■ WHAT YOU ARE ASKED TO DO ■
The goal is an unaltered copy of the records below, minus any images.

■ Dataset entries ■
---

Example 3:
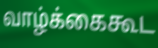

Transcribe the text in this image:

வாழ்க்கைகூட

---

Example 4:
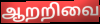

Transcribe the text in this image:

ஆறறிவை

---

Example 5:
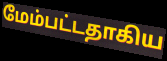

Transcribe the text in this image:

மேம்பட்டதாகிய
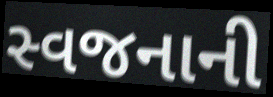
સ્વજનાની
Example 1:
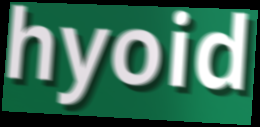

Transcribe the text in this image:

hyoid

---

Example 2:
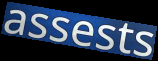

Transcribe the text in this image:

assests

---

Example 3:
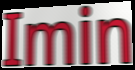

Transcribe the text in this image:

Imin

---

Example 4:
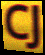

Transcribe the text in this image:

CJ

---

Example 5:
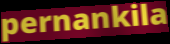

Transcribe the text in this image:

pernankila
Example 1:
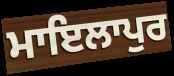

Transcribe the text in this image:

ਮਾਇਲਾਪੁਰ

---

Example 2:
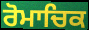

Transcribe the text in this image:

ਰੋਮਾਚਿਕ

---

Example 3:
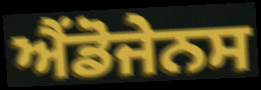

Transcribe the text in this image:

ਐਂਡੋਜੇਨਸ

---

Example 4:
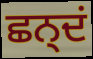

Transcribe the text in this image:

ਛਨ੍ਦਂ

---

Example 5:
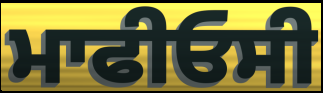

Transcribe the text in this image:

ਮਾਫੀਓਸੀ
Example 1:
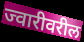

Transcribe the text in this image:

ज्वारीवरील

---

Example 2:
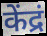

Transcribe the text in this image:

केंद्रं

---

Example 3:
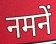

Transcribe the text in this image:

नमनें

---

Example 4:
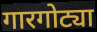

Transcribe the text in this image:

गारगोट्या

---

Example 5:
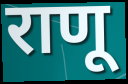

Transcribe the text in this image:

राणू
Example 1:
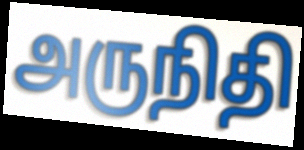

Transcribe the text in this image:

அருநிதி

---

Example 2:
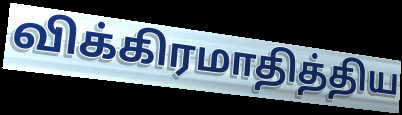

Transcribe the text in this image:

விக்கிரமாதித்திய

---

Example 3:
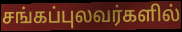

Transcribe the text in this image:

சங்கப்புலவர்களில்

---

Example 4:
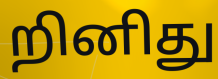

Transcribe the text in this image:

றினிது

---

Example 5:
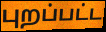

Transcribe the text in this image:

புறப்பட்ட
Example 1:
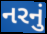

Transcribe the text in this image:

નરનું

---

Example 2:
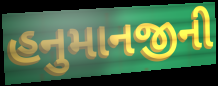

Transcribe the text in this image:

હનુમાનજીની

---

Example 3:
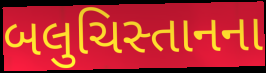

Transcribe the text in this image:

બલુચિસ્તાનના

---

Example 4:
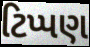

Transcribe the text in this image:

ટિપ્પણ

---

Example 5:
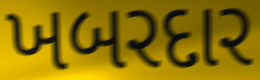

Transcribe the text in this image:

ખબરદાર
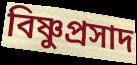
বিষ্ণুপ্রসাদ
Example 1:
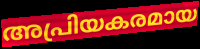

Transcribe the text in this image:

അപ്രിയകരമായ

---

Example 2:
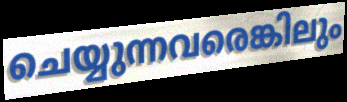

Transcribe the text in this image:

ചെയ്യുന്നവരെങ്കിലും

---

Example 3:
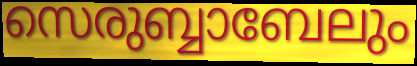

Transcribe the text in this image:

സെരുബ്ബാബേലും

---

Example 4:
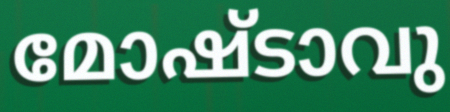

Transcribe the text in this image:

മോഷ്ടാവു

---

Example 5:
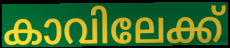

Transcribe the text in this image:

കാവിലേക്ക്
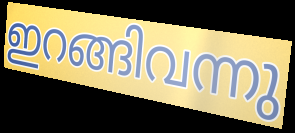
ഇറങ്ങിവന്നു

■ EXPECTED ANSWER ■
---

Example 3:

Transcribe the text in this image:

வாழ்க்கைகூட

---

Example 4:

Transcribe the text in this image:

ஆறறிவை

---

Example 5:

Transcribe the text in this image:

மேம்பட்டதாகிய
સ્વજનાની
Example 1:

Transcribe the text in this image:

hyoid

---

Example 2:

Transcribe the text in this image:

assests

---

Example 3:

Transcribe the text in this image:

Imin

---

Example 4:

Transcribe the text in this image:

CJ

---

Example 5:

Transcribe the text in this image:

pernankila
Example 1:

Transcribe the text in this image:

ਮਾਇਲਾਪੁਰ

---

Example 2:

Transcribe the text in this image:

ਰੋਮਾਚਿਕ

---

Example 3:

Transcribe the text in this image:

ਐਂਡੋਜੇਨਸ

---

Example 4:

Transcribe the text in this image:

ਛਨ੍ਦਂ

---

Example 5:

Transcribe the text in this image:

ਮਾਫੀਓਸੀ
Example 1:

Transcribe the text in this image:

ज्वारीवरील

---

Example 2:

Transcribe the text in this image:

केंद्रं

---

Example 3:

Transcribe the text in this image:

नमनें

---

Example 4:

Transcribe the text in this image:

गारगोट्या

---

Example 5:

Transcribe the text in this image:

राणू
Example 1:

Transcribe the text in this image:

அருநிதி

---

Example 2:

Transcribe the text in this image:

விக்கிரமாதித்திய

---

Example 3:

Transcribe the text in this image:

சங்கப்புலவர்களில்

---

Example 4:

Transcribe the text in this image:

றினிது

---

Example 5:

Transcribe the text in this image:

புறப்பட்ட
Example 1:

Transcribe the text in this image:

નરનું

---

Example 2:

Transcribe the text in this image:

હનુમાનજીની

---

Example 3:

Transcribe the text in this image:

બલુચિસ્તાનના

---

Example 4:

Transcribe the text in this image:

ટિપ્પણ

---

Example 5:

Transcribe the text in this image:

ખબરદાર
বিষ্ণুপ্রসাদ
Example 1:

Transcribe the text in this image:

അപ്രിയകരമായ

---

Example 2:

Transcribe the text in this image:

ചെയ്യുന്നവരെങ്കിലും

---

Example 3:

Transcribe the text in this image:

സെരുബ്ബാബേലും

---

Example 4:

Transcribe the text in this image:

മോഷ്ടാവു

---

Example 5:

Transcribe the text in this image:

കാവിലേക്ക്
ഇറങ്ങിവന്നു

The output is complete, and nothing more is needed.